# installing 13-RC2 did not worked



## Alain De Vos (Mar 16, 2021)

I currently run 12.2 and this works fine.
But I tried freebsd-upgrade to version 13-RC2 but then zsh and bash failed with :
libncurses.so.8 libncursesw.so.8 not found
As far as I know I have no software compiled from ports.
pkg asked for a bootstrap which i did not run as i don't want to loose my configuration.
So i ended doing a rollback to 12.2


----------



## zirias@ (Mar 16, 2021)

a bootstrap will not lose anything, but `pkg upgrade -f` should be just as fine. OF COURSE you must reinstall all your packages. The ones on your system are for FreeBSD 12.


----------



## SirDice (Mar 16, 2021)

Alain De Vos said:


> As far as I know I have no software compiled from ports.
> pkg asked for a bootstrap which i did not run as i don't want to loose my configuration.
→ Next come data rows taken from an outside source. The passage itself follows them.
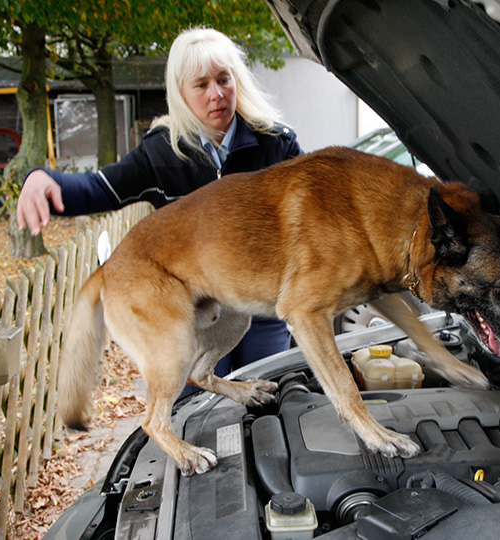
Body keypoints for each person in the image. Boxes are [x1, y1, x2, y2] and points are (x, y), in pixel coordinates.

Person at [16, 27, 303, 394]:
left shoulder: (277, 144)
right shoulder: (160, 151)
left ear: (237, 81)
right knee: (193, 415)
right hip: (194, 317)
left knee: (266, 402)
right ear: (181, 93)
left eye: (223, 79)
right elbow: (98, 188)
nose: (216, 94)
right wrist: (42, 178)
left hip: (263, 311)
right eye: (200, 85)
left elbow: (319, 203)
Just run `pkg bootstap -f` and `pkg upgrade`. Updating/upgrading or even deleting packages _never_ removes your configuration files.



Zirias said:


> but `pkg upgrade -f` should be just as fine.
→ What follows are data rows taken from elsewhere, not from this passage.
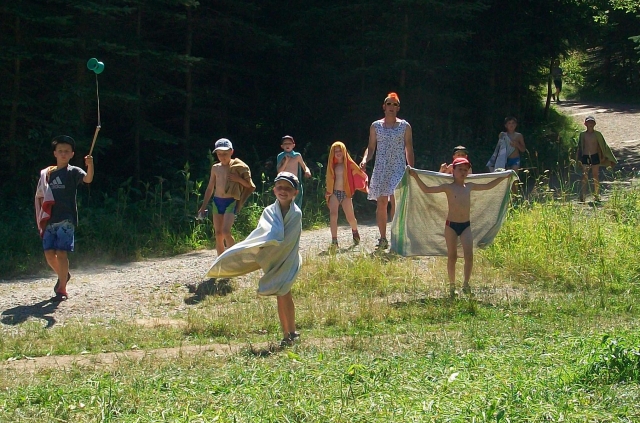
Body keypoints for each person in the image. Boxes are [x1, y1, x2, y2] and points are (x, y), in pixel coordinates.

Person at [207, 172, 302, 347]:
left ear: (295, 193)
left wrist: (275, 243)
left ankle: (292, 331)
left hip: (287, 260)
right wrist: (263, 249)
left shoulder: (296, 214)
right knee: (281, 294)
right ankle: (287, 332)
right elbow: (262, 234)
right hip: (273, 261)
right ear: (274, 190)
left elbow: (289, 240)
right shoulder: (269, 212)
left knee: (284, 293)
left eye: (288, 188)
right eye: (279, 187)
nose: (283, 191)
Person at [408, 157, 510, 298]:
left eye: (465, 170)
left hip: (465, 226)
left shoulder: (469, 186)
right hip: (451, 226)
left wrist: (504, 177)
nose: (463, 172)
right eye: (460, 169)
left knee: (469, 255)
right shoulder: (448, 187)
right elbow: (426, 189)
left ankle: (466, 284)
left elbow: (488, 186)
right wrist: (415, 176)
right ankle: (452, 286)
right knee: (452, 256)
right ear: (453, 170)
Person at [34, 135, 94, 301]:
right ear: (55, 153)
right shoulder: (47, 174)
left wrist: (90, 165)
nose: (63, 153)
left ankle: (62, 289)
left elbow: (88, 179)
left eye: (67, 151)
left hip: (66, 219)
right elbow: (40, 195)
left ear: (72, 154)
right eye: (60, 150)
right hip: (50, 219)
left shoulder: (73, 171)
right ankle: (64, 275)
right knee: (49, 254)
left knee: (61, 252)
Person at [360, 92, 414, 249]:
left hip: (398, 167)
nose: (391, 106)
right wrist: (365, 159)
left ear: (398, 108)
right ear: (384, 107)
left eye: (394, 104)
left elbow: (409, 148)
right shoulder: (376, 126)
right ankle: (383, 238)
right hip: (381, 168)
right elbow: (371, 148)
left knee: (395, 201)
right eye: (389, 104)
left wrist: (411, 168)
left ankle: (396, 237)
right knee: (382, 202)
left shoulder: (405, 126)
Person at [197, 138, 256, 256]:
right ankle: (220, 261)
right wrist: (203, 206)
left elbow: (249, 186)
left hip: (230, 202)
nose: (222, 157)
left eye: (225, 153)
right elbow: (210, 188)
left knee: (225, 232)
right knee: (218, 234)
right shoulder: (215, 168)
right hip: (217, 202)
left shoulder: (237, 167)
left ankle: (233, 257)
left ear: (231, 152)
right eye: (219, 154)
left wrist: (238, 179)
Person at [325, 141, 368, 249]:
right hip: (334, 193)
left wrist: (362, 170)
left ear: (344, 151)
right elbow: (329, 179)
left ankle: (355, 231)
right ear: (332, 153)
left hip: (346, 194)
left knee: (351, 218)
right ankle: (334, 240)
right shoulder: (332, 166)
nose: (338, 153)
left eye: (340, 150)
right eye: (336, 151)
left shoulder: (349, 165)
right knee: (333, 215)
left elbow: (358, 172)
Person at [576, 115, 617, 202]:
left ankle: (596, 195)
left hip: (595, 156)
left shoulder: (597, 134)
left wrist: (603, 157)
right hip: (585, 157)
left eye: (592, 122)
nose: (590, 124)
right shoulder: (582, 135)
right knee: (584, 176)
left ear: (594, 124)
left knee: (595, 175)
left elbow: (602, 146)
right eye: (588, 122)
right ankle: (582, 195)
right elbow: (580, 147)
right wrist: (578, 159)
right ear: (585, 124)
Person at [277, 135, 311, 209]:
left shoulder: (297, 156)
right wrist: (286, 161)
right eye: (285, 143)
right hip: (284, 182)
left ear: (293, 145)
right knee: (285, 202)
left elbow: (304, 166)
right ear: (282, 146)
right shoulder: (280, 156)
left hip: (295, 182)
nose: (287, 145)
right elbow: (279, 172)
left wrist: (307, 171)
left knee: (295, 203)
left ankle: (295, 215)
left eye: (289, 143)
If you've ran `freebsd-update install` three times the old 12.2 libraries would get removed with the last install run. Then all those binaries will stop working.


----------



## Alain De Vos (Mar 20, 2021)

I did freebsd-update upgrade -r 13.0-RC3 , freebsd-update install , pkg upgrade -f and had 3 problems.
1. zpool where not automaticly imported, so I had to do a  zpool import -f on each reboot and
ldconfig -v -m -R /usr/local/lib
I have /usr/local on a zpool and this is quite annoying.
2. after performing freebsd-update install another 2 times libraries where not found.
3. kldload radeonkms did not worked. Error wrong version.


----------



## Argentum (Mar 20, 2021)

Alain De Vos said:


> I did freebsd-update upgrade -r 13.0-RC3 , freebsd-update install , pkg upgrade -f and had 3 problems.
> 1. zpool where not automaticly imported, so I had to do a  zpool import -f on each reboot and
> ldconfig -v -m -R /usr/local/lib
> I have /usr/local on a zpool and this is quite annoying.
> ...


See my thread about 13.0 and DRM. I have everything working now. DRM modules need to be rebuilt.


----------



## zirias@ (Mar 20, 2021)

Alain De Vos said:


> zpool where not automaticly imported,


See UPDATING. It's supposed to work again after upgrading /etc (on an install from source with mergemaster(8), don't know the correct way for binary upgrades)


Alain De Vos said:


> after performing freebsd-update install another 2 times libraries where not found.


Again: You're supposed to upgrade your packages before running freebsd-update install for the third time! ABI changes with major releases, packages for 12.x will NOT work on 13. This would of course also solve your problem with radeonkms.


----------